* [Goal of the exercise]
Edit the records from their first line through the line with "#2 wooden vanity cabinet", replacing "laptop" with "tablet" and leaving everything else unchanged.

* [Listed records]
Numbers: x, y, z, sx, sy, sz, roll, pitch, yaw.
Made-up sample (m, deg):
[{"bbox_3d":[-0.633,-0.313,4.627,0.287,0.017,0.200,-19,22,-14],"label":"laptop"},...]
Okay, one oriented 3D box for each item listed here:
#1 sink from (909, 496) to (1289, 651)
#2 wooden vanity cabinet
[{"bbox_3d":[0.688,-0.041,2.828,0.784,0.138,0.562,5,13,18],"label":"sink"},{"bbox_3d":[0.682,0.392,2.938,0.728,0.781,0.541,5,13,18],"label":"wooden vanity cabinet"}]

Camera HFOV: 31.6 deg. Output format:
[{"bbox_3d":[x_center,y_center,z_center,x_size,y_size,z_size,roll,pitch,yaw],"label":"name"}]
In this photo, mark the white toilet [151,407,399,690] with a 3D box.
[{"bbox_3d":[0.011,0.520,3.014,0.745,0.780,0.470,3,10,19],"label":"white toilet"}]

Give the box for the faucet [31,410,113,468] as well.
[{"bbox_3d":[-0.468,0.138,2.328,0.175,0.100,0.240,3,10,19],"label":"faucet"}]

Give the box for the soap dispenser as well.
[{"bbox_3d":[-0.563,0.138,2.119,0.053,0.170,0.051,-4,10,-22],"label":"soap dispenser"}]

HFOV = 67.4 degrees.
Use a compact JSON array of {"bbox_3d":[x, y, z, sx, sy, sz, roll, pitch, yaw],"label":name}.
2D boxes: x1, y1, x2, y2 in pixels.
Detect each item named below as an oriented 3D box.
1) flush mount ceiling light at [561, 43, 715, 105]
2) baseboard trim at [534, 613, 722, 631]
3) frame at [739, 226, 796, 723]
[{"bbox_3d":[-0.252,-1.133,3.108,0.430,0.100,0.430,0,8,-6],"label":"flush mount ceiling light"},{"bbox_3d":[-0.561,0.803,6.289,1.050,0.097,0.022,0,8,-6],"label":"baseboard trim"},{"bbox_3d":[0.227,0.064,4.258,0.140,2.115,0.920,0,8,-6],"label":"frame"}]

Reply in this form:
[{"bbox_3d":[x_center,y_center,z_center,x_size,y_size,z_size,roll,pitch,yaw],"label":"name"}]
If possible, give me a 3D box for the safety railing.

* [Response area]
Numbers: x, y, z, sx, sy, sz, roll, pitch, yaw.
Made-up sample (m, deg):
[{"bbox_3d":[-0.633,-0.313,4.627,0.287,0.017,0.200,-19,22,-14],"label":"tablet"},...]
Okay, one oriented 3D box for each item listed here:
#1 sink from (909, 496) to (1289, 651)
#2 wooden vanity cabinet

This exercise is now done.